■ Problem to solve:
From the entries below, copy exactly the lines from the one that contains "Minto | $67,879" through the one that contains "Nackawic | $25,479", both included, and only those.
[[ Information open ]]
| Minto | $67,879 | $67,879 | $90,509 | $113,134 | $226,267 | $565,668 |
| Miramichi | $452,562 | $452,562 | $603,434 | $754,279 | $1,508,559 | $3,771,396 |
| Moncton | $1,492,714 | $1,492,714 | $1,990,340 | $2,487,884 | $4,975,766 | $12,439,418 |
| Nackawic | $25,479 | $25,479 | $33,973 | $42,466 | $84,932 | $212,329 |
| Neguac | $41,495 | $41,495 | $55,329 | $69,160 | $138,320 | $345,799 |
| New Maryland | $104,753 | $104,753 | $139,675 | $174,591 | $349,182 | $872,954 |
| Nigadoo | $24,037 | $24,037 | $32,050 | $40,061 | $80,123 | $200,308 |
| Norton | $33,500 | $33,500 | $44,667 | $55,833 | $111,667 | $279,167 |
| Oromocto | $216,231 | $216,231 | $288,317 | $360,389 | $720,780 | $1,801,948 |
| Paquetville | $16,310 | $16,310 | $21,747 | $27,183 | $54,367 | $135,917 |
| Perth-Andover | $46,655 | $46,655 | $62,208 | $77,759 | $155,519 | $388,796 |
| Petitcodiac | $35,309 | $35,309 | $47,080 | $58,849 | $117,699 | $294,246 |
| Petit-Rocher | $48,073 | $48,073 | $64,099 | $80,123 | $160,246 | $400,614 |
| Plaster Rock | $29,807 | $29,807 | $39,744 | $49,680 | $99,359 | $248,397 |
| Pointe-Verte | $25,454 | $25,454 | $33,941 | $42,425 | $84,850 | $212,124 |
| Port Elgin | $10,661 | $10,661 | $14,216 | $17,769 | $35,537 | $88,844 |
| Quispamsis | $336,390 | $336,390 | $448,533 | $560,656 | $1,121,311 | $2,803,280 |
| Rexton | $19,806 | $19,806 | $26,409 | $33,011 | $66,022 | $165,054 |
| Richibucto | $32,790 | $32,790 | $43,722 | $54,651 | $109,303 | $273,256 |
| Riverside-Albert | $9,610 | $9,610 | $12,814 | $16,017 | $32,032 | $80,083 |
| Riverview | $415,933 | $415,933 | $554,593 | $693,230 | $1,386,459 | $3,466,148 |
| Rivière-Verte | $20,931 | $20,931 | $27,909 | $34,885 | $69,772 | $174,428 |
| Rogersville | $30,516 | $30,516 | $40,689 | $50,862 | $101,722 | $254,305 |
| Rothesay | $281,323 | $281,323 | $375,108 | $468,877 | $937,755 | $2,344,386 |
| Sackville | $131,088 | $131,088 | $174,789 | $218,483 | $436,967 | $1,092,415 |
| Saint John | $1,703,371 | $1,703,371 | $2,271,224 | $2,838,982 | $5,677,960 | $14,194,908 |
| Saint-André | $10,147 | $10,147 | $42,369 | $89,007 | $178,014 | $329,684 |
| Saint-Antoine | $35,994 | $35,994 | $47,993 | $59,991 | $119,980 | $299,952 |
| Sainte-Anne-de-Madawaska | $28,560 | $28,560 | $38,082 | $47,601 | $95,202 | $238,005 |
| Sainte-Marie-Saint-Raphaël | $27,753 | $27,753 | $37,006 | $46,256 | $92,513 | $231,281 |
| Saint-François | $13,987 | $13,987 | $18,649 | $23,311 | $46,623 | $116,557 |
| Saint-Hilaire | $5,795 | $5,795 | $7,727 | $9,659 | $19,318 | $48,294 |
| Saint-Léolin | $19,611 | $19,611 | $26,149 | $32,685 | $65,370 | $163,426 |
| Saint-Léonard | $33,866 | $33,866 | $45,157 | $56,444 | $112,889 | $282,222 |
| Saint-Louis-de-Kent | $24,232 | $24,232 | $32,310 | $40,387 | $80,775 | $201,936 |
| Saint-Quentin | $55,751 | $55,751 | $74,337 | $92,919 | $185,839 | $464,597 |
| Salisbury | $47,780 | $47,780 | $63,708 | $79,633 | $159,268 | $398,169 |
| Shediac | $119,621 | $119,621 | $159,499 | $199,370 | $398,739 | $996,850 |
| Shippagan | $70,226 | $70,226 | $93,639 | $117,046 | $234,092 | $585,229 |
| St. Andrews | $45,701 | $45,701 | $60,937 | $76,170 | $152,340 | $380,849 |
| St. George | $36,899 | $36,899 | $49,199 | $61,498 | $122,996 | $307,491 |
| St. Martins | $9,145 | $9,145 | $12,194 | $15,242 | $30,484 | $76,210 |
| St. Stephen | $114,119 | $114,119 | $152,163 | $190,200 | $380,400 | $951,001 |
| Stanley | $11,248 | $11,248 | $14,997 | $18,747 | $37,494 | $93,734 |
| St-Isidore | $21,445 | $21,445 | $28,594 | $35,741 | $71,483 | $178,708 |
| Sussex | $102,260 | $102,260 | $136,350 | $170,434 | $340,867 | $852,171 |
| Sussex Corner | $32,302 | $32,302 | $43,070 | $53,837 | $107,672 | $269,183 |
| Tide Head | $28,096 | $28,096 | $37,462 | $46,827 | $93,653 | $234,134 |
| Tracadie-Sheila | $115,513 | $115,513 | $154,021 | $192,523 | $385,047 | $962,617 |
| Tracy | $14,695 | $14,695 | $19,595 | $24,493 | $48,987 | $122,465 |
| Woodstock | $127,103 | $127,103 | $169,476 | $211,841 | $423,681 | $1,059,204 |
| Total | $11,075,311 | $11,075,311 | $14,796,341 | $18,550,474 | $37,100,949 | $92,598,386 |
[[ Information closed ]]
[[ Information open ]]
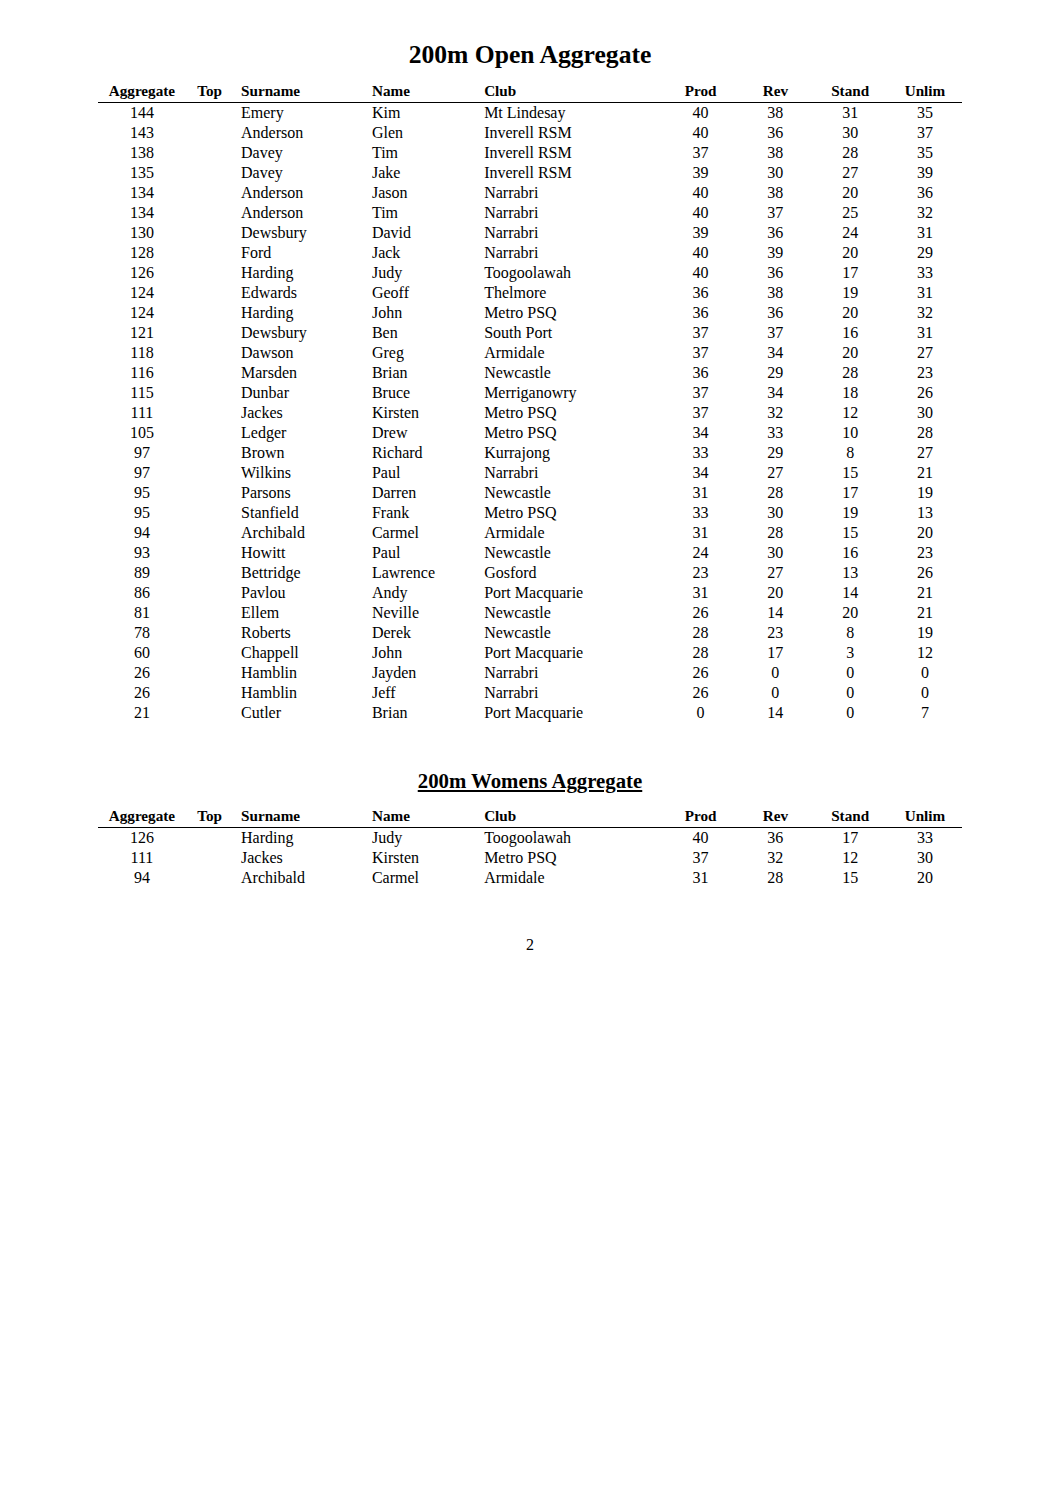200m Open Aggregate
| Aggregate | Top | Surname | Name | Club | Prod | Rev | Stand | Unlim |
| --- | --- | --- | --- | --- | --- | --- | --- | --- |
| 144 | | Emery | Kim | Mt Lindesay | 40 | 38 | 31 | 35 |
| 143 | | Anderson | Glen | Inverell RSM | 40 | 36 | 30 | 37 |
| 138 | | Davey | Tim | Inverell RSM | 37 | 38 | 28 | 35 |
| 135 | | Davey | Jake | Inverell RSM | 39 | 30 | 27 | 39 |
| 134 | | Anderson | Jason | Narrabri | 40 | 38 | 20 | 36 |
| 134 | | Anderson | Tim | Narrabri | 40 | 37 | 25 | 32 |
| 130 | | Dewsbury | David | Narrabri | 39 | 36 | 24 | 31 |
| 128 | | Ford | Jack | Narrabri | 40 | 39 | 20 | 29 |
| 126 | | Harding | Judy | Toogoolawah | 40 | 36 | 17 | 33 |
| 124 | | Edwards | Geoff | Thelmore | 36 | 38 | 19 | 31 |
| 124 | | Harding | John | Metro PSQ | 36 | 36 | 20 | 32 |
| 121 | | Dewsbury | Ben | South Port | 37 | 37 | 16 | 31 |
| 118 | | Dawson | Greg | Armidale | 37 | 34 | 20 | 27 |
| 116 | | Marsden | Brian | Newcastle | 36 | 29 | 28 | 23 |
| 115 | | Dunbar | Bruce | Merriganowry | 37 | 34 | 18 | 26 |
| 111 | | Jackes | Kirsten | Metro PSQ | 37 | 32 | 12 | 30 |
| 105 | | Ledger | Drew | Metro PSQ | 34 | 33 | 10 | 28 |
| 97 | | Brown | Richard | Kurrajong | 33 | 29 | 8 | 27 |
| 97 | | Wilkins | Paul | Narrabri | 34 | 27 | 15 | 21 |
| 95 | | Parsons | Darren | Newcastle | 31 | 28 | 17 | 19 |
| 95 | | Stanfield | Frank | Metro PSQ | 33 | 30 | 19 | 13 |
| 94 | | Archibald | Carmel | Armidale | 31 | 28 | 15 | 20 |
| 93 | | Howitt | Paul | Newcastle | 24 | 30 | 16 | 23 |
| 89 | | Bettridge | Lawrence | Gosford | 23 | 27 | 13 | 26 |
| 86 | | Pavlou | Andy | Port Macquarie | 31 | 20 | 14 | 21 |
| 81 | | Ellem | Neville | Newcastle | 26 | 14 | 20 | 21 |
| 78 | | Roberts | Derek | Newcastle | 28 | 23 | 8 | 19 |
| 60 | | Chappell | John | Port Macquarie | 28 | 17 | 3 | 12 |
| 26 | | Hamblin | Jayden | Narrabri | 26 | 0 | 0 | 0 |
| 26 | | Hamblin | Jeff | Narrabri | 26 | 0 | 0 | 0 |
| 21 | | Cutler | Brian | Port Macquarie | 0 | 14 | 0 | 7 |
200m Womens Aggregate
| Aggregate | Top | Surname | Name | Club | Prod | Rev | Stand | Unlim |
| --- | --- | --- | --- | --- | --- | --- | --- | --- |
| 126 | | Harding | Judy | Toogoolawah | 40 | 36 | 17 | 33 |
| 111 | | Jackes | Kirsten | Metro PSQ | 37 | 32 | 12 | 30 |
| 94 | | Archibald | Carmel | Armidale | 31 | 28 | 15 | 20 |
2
[[ Information closed ]]
■ Answer:
| Minto | $67,879 | $67,879 | $90,509 | $113,134 | $226,267 | $565,668 |
| Miramichi | $452,562 | $452,562 | $603,434 | $754,279 | $1,508,559 | $3,771,396 |
| Moncton | $1,492,714 | $1,492,714 | $1,990,340 | $2,487,884 | $4,975,766 | $12,439,418 |
| Nackawic | $25,479 | $25,479 | $33,973 | $42,466 | $84,932 | $212,329 |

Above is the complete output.